▶ Document extract:
════════════════

The retina is the inner part of the eye, which is sensitive to light. The term ‘scratched retina’ most likely refers to a scratched eyeball or a scratched cornea. This can occur for a number of reasons, but is mostly due to an injury or the presence of a foreign body.
The cornea is the clear covering of the eyes which refracts light. It is the first external layer of the eyes, which can make it susceptible to injuries. In eye surgeries (i.e. laser lens reshaping, cataract removal), a flap is created in the patient’s cornea to give access to the underlying structures.
Some of the possible causes of a scratched cornea include:
- Foreign Body Trapped in the Eyelid. It can be organic, dust, or a piece of glass. As the eyelid opens and closes and as the eye moves, the foreign object can get dragged through the surface of the cornea causing scratches.
- Injury. A sharp object or the patient’s fingernail may accidentally scratch the eye.
- Improper Contact Lens Use. When patients overuse a pair of lenses or when they use dirty or damaged lenses, they open the eye up to the possibility of injury.
Scratched Retina Symptoms
Here are the most common symptoms associated with a scratched cornea:
- Eye Irritation. Patients often report the sensation of having something gritty in their eye despite having the foreign object already removed.
- Eye Tearing. Increased tearing may be present and patients may discover that their eyelids have been crusted shut overnight as a result of the excessive tearing.

════════════════

▶ Aim of the exercise: Continue the passage on scratched corneas from its final sentence, keeping its format and textbook voice.

Collected data:
════════════════

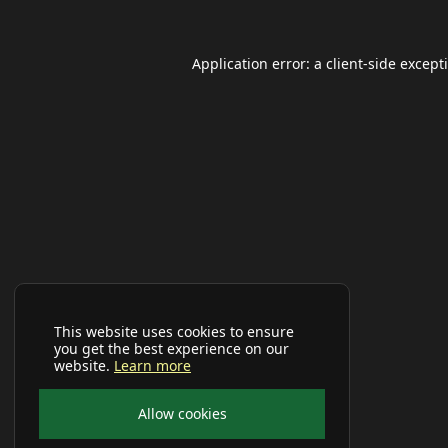
Application error: a
client
-side except
This website uses cookies to ensure
you get the best experience on our
website.
Learn more
Allow cookies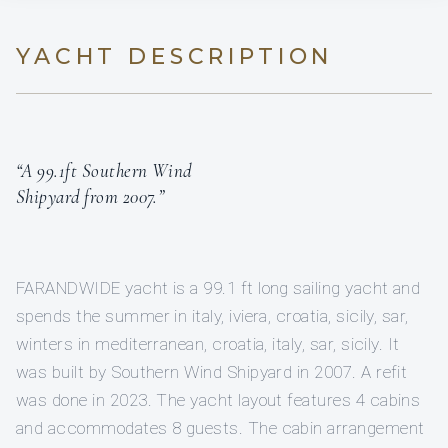
YACHT DESCRIPTION
“A 99.1ft Southern Wind
Shipyard from 2007.”
FARANDWIDE yacht is a 99.1 ft long sailing yacht and
spends the summer in italy, iviera, croatia, sicily, sar,
winters in mediterranean, croatia, italy, sar, sicily. It
was built by Southern Wind Shipyard in 2007. A refit
was done in 2023. The yacht layout features 4 cabins
and accommodates 8 guests. The cabin arrangement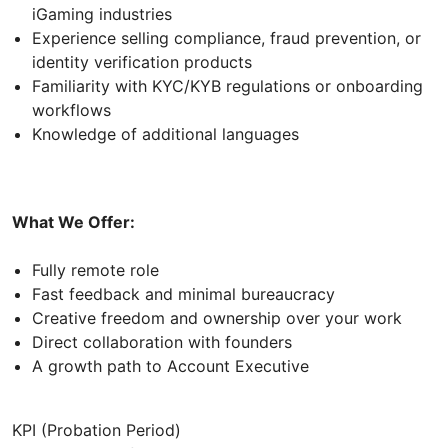
iGaming industries
Experience selling compliance, fraud prevention, or
identity verification products
Familiarity with KYC/KYB regulations or onboarding
workflows
Knowledge of additional languages
What We Offer:
Fully remote role
Fast feedback and minimal bureaucracy
Creative freedom and ownership over your work
Direct collaboration with founders
A growth path to Account Executive
KPI (Probation Period)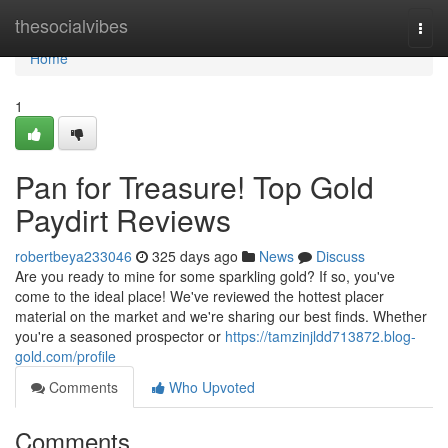
Home
thesocialvibes
Togg
navi
Home
1
Pan for Treasure! Top Gold
Paydirt Reviews
robertbeya233046
325 days ago
News
Discuss
Are you ready to mine for some sparkling gold? If so, you've
come to the ideal place! We've reviewed the hottest placer
material on the market and we're sharing our best finds. Whether
you're a seasoned prospector or
https://tamzinjldd713872.blog-
gold.com/profile
Comments
Who Upvoted
Comments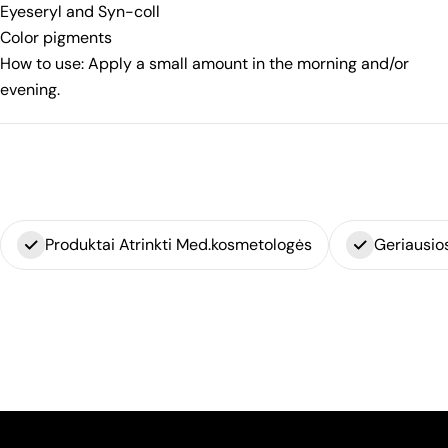
Eyeseryl and Syn-coll
Color pigments
How to use: Apply a small amount in the morning and/or
evening.
Produktai Atrinkti Med.kosmetologės
Geriausio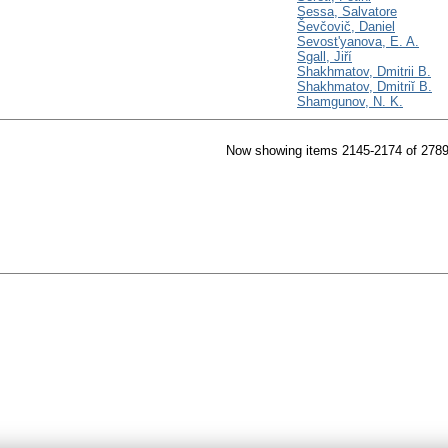
Sessa, Salvatore
Ševčovič, Daniel
Sevost'yanova, E. A.
Sgall, Jiří
Shakhmatov, Dmitrii B.
Shakhmatov, Dmitriĭ B.
Shamgunov, N. K.
Now showing items 2145-2174 of 278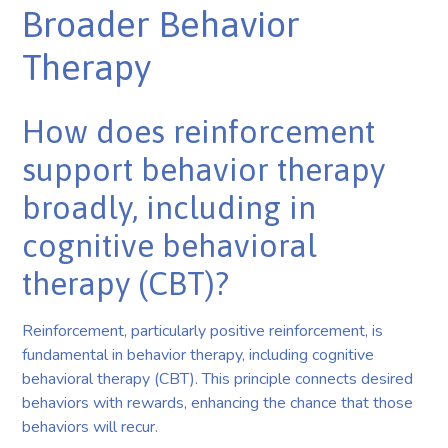
Broader Behavior
Therapy
How does reinforcement
support behavior therapy
broadly, including in
cognitive behavioral
therapy (CBT)?
Reinforcement, particularly positive reinforcement, is
fundamental in behavior therapy, including cognitive
behavioral therapy (CBT). This principle connects desired
behaviors with rewards, enhancing the chance that those
behaviors will recur.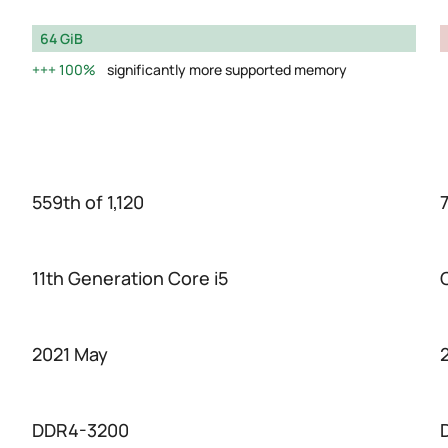
64 GiB
100%
significantly more supported memory
559th of 1,120
7
11th Generation Core i5
2021 May
DDR4-3200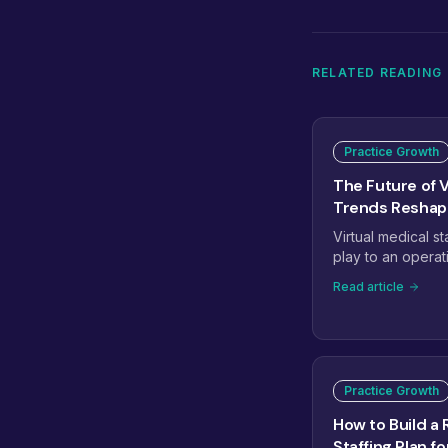
RELATED READING
Practice Growth
The Future of V
Trends Reshapi
Virtual medical st
play to an operat
workflows, speci
Read article
managed teams, 
reshaping how pra
eight trends that 
staffing next.
Practice Growth
How to Build a 
Staffing Plan f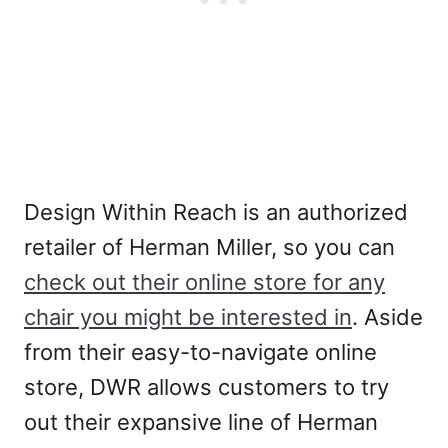
Design Within Reach is an authorized
retailer of Herman Miller, so you can
check out their online store for any
chair you might be interested in
. Aside
from their easy-to-navigate online
store, DWR allows customers to try
out their expansive line of Herman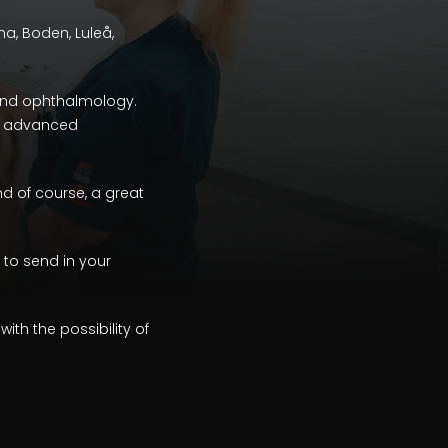
una, Boden, Luleå,
 and ophthalmology.
and advanced
and of course, a great
 to send in your
th the possibility of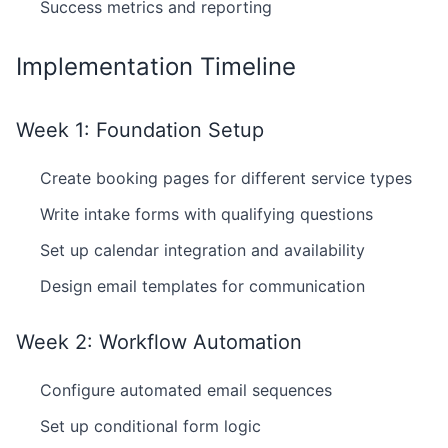
Success metrics and reporting
Implementation Timeline
Week 1: Foundation Setup
Create booking pages for different service types
Write intake forms with qualifying questions
Set up calendar integration and availability
Design email templates for communication
Week 2: Workflow Automation
Configure automated email sequences
Set up conditional form logic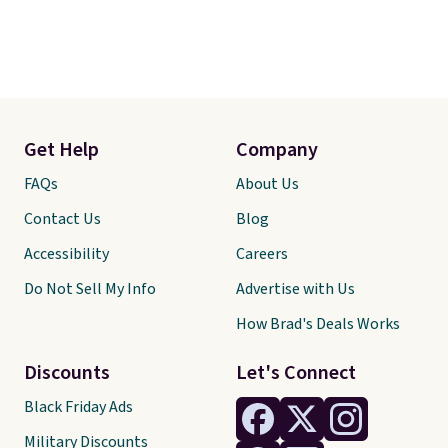
Get Help
Company
FAQs
About Us
Contact Us
Blog
Accessibility
Careers
Do Not Sell My Info
Advertise with Us
How Brad's Deals Works
Discounts
Let's Connect
Black Friday Ads
Military Discounts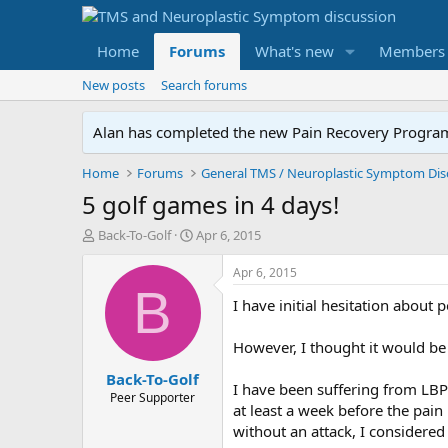
Home
Forums
What's new
Members
New posts
Search forums
Alan has completed the new Pain Recovery Program. 
Home
Forums
5 golf games in 4 days!
T
S
Back-To-Golf
Apr 6, 2015
h
t
r
a
Apr 6, 2015
e
r
B
I have initial hesitation about
a
t
d
d
s
a
However, I thought it would be 
t
t
Back-To-Golf
a
e
I have been suffering from LBP 
r
Peer Supporter
at least a week before the pai
t
without an attack, I considered 
e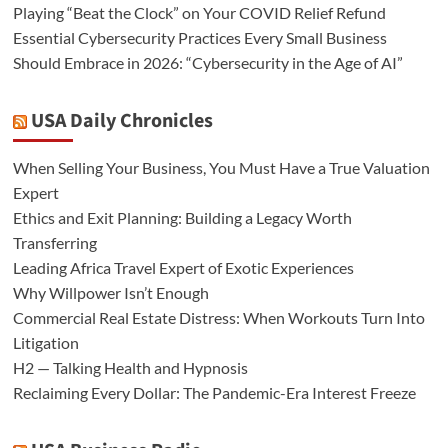
Playing “Beat the Clock” on Your COVID Relief Refund
Essential Cybersecurity Practices Every Small Business
Should Embrace in 2026: “Cybersecurity in the Age of AI”
USA Daily Chronicles
When Selling Your Business, You Must Have a True Valuation
Expert
Ethics and Exit Planning: Building a Legacy Worth
Transferring
Leading Africa Travel Expert of Exotic Experiences
Why Willpower Isn’t Enough
Commercial Real Estate Distress: When Workouts Turn Into
Litigation
H2 — Talking Health and Hypnosis
Reclaiming Every Dollar: The Pandemic-Era Interest Freeze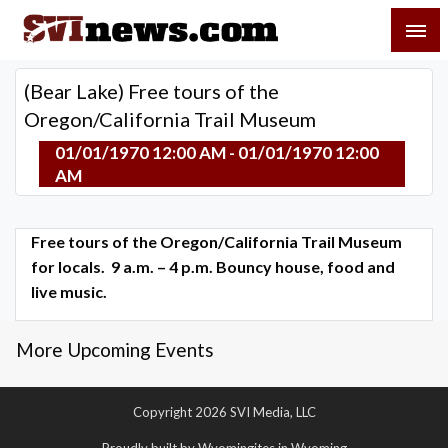
Skip
SVI-NEWS
to
content
Your Source For Local and Regional News
(Bear Lake) Free tours of the
Oregon/California Trail Museum
01/01/1970 12:00 AM - 01/01/1970 12:00
AM
Free tours of the Oregon/California Trail Museum
for locals. 9 a.m. – 4 p.m. Bouncy house, food and
live music.
More Upcoming Events
Copyright 2026 SVI Media, LLC
Proudly built by Wyomingites in Wyoming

════════════════

▶ Written answer:
- Photophobia or sensitivity to light
Scratched Retina Home Remedies
Expected treatment methods for a scratched cornea include the following:
- Antibacterial Drops or Ointments. These are often given as a prophylaxis to help prevent an infection.
- Pain and Anti-Inflammatory Drugs
- Rest. Keeping the eye covered or avoiding activities that can cause eye strain is necessary in order to give the eye time to heal.
- Glasses Instead of Lenses for Up to a Week or Two. This will also give the cornea a chance to heal itself. Proper lens use should be implemented when use is resumed.
Foreign Body in Eye First Aid
- Do not scratch the eye. This can only increase the likelihood of a scratch.
- Wash eye out with a saline solution or with a specialized wash. This is done to flush out any foreign body from the eye.
If flushing the eye does not work, it may be necessary for the patient to get an ophthalmologist to check the eye out.